Neve’s terrified gaze leaps from one tombstone to another as one by one they collapse around her. It’s like Romer’s attempts at uprooting her have spread to his surroundings like cancer.
“I think you’re stuck,” he grunts.
She hears him, but she can’t rip her gaze from the tombstones.
“Neve—” he strains, “listen to me—just relax!”
“I can’t!”
“Yes, you can! If you just relax, I can pull you out. Just try it!” He steadies himself, his chest rising and falling, and then pulls with everything he’s got.
But Neve’s glimmer of hope is extinguished at the sight of the toppled tombstones slithering towards them. Every time Romer pulls, they creep closer and closer, converging like a pack of ravenous wolves.
“NEVE! FUCKING DO IT!”
And like a bolt of lightning ripping the sky in half, Romer’s eruption slices through Neve’s focus.
Before the paralyzing terror of her circumstances sinks back in, she finds the soil grating down on her once again.
He’s doing it!
She unclenches at the thought, and with one final pull, Romer plucks her from certain death.
He grips the small of her back and secures her against his frame.

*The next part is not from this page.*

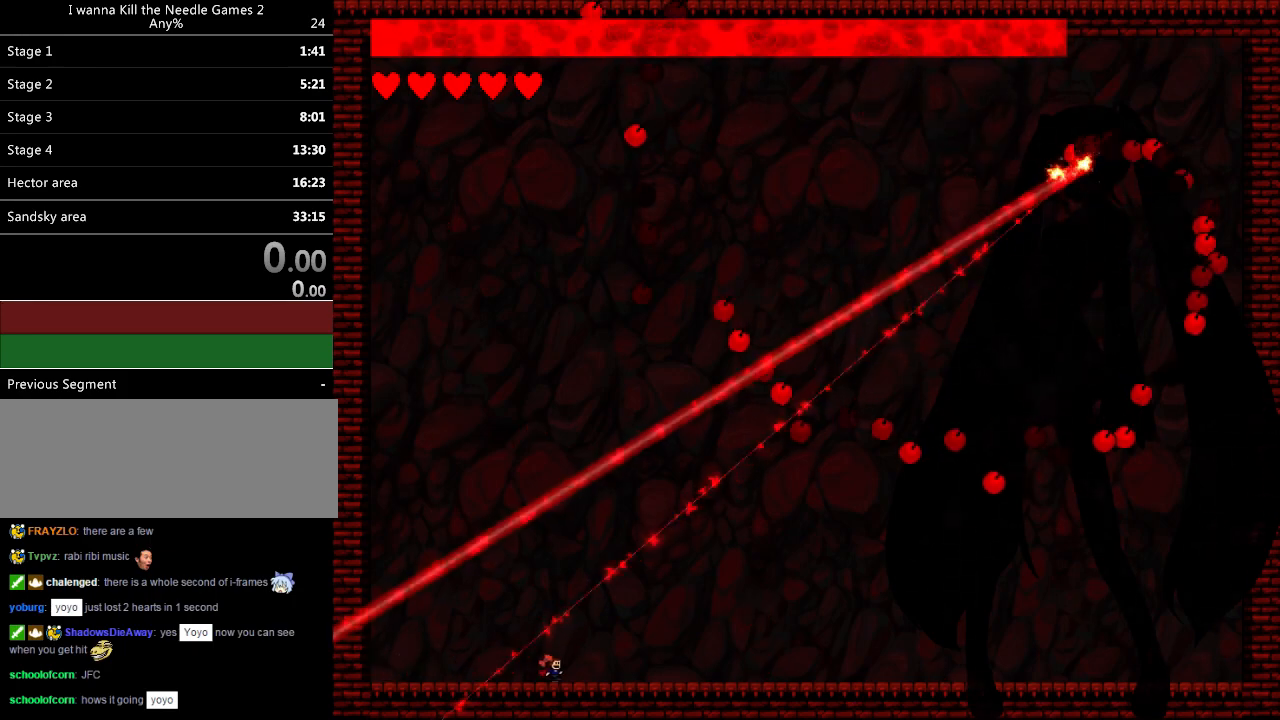
{"keys": ["down", "right"], "events": []}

And Neve wraps her arms around his waist, staring at countless tombstones bowing to them in concentric circles.
She’s never seen anything so terrifying.
“Romer—” she tightens her grip as the drumming of Romer’s powerful heart fills her ear.

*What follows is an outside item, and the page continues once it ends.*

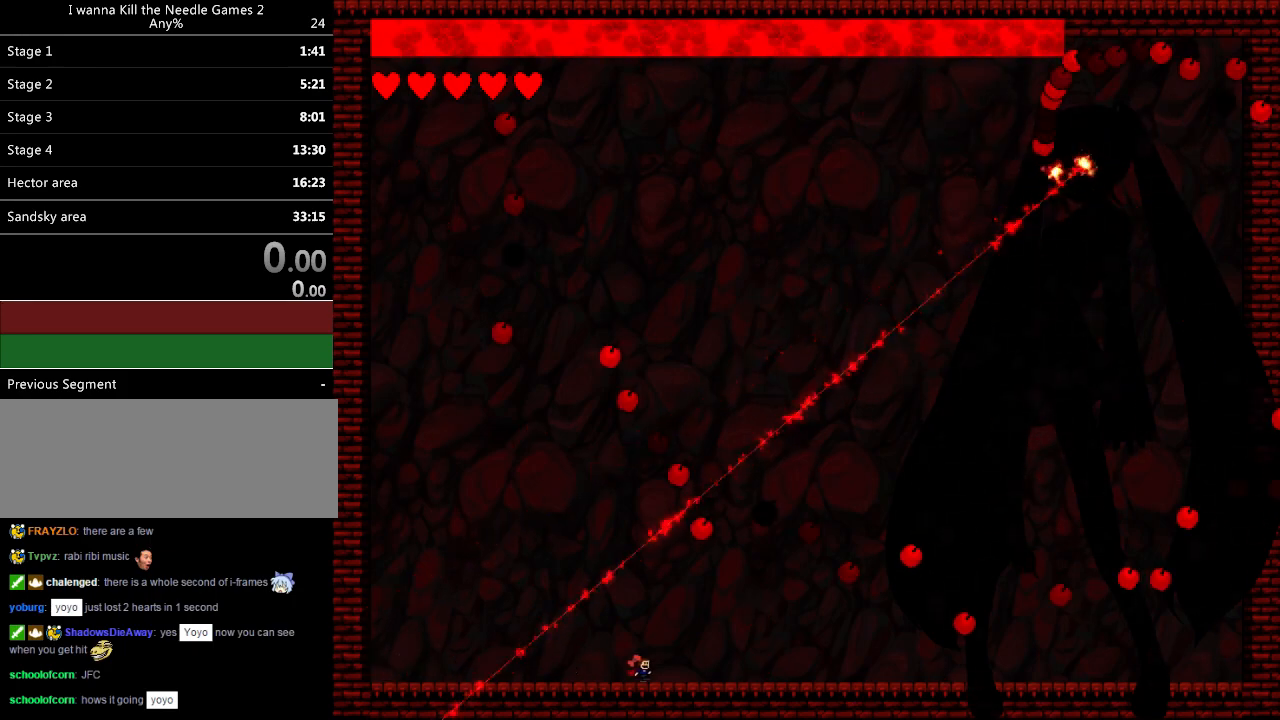
{"keys": [], "events": [[120, "down", "up"], [160, "right", "up"]]}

When Romer doesn’t acknowledge her, she looks up to find his focus outside of them. But it isn’t on the fallen tombstones. His gaze is stern and distant, darting about the cemetery at large.
“Romer?”
“It’s okay,” he mutters absentmindedly and starts to rub her back. “You’re okay.”
Neve’s brows knit. “What’s wrong?”
He looks over his shoulder.
“We’re being watched.”
Chapter 13
Prophecy
Like streaks of charcoal dragged across a canvas, tattered clouds stripe the ashen sky. The soft breeze is spreading the gloom of the late afternoon, and urbanity is slowly dragging its feet home.
With Neve clasped onto his back, Romer pulls up to her building on his custom Harley.
Neve glances up at her apartment unit, dreading being by herself. Would it be wrong to ask Romer to come up? To keep her company until it doesn’t feel like the world is going to crumble all around her?
Romer’s metal insect growls, rattling under them.
“See? Told’ja,” he grounds his feet. “You wouldn’t be able to tip this thing over, even if you tried.”
With her cheek resting on his upper back, “you don’t know me,” she says softly. “I break things.”
Romer turns off his engine and leans his bike onto its kickstand. As it tilts over, Neve tightens her grip around his waist.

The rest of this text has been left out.